Deployments that serve data

Deployments can be used as "data APIs" to return subsets of dataframes, datasets, or other pre-processed data.

In this example we'll prepare a pandas dataframe with information we want to make available as a REST API, and a deployment that returns a filtered and sorted subset of that dataframe.

First, import and log in to Modelbit:

import modelbit
mb = modelbit.login()

Then prepare your dataframe. This example uses a sample dataset of NBA Game data:

# Returns a 500,000-row pandas.DataFrame of [[PLAYER_NAME, GAME_ID, PTS, etc.]]
nba_games = mb.get_dataset("nba games")

Now we can make a deployment that, given a player's name and a limit N, returns their top N high-scoring games.

import json

def top_scoring_games_for_player(player_name: str, num_games: int = 10):
"""
This function returns a list of game IDs and their points, for a given player
>>> top_scoring_games_for_player("Stephen Curry", 2)
[{"GAME_ID": 22000092, "PTS": 62},{"GAME_ID": 22000360, "PTS": 57}]
"""
# Filter our dataset by the input parameter
player_games = nba_games[nba_games['PLAYER_NAME'] == player_name]

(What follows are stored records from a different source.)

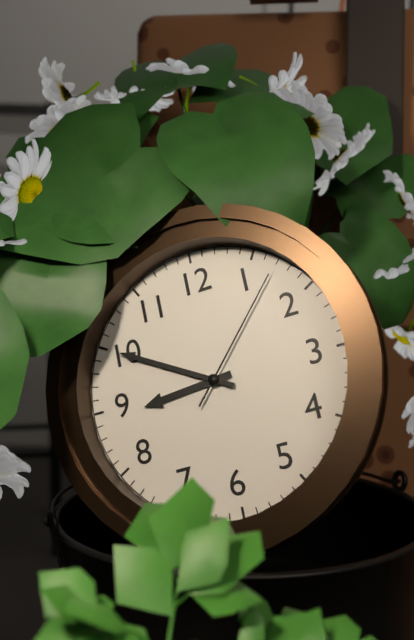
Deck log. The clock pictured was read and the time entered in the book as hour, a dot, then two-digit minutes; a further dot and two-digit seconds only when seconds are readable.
8.50.07
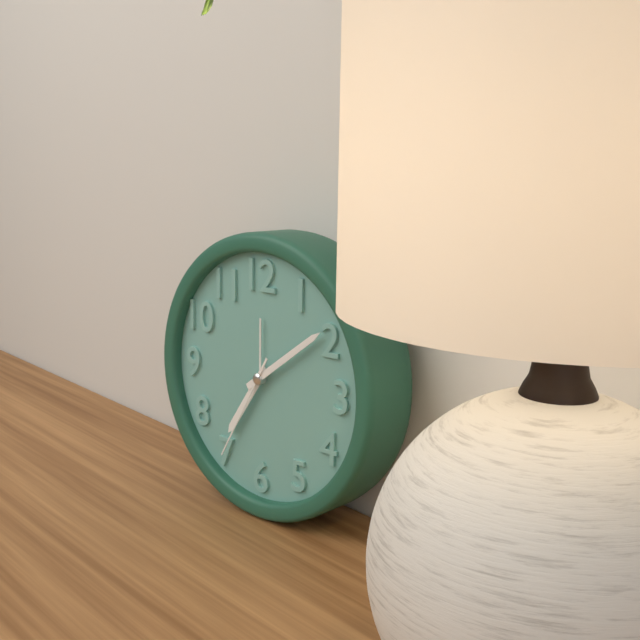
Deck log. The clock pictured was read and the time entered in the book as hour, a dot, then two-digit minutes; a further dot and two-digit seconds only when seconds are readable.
7.09.35
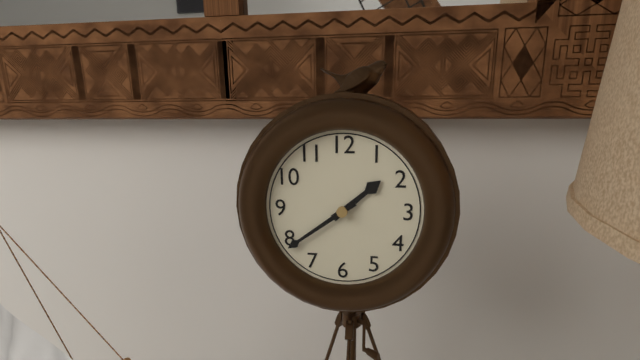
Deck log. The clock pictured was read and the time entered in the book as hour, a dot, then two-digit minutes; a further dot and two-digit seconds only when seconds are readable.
1.39
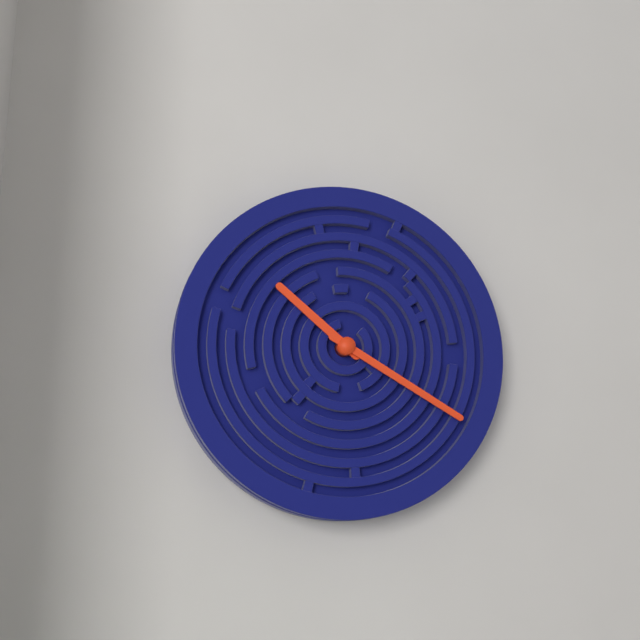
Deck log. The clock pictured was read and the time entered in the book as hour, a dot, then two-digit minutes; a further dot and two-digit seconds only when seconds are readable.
10.20
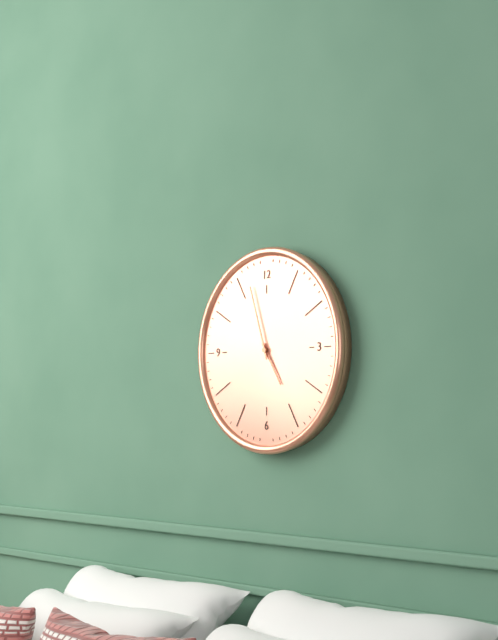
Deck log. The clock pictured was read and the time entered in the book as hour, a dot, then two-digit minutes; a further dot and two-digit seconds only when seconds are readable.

# Rank the results with a simple sort and limit only the columns we want to return
player_games = player_games[['GAME_ID', 'PTS']].sort_values(by=['PTS'], ascending=False)

# Format the response as an API-friendly list of JSON objects
# We use json.loads() after to_json() so the deployment's response is a JSON object, not a string
return json.loads(player_games.head(num_games).to_json(orient="records"))

Deploying our function will pickle the nba_games dataset along with the top_scoring_games_for_player function:

mb.deploy(top_scoring_games_for_player)

When we call our deployment over REST, we get the JSON-formatted response we're expecting:

curl -s -XPOST \
"https://...modelbit.com/v1/top_scoring_games_for_player/latest" \
-d '{"data":[[0,"Stephen Curry",2]]}' | json_pp

Returns:

{
"data": [
[
0,
[
{
"GAME_ID": 22000092,
"PTS": 62
},
{
"GAME_ID": 22000360,
"PTS": 57
}
]
]
]
}

Relatedly, you can use DataFrame inputs for your deployment instead of named parameters. And if you want the dataset to stay fresh with background updates, you can use datasets as feature stores.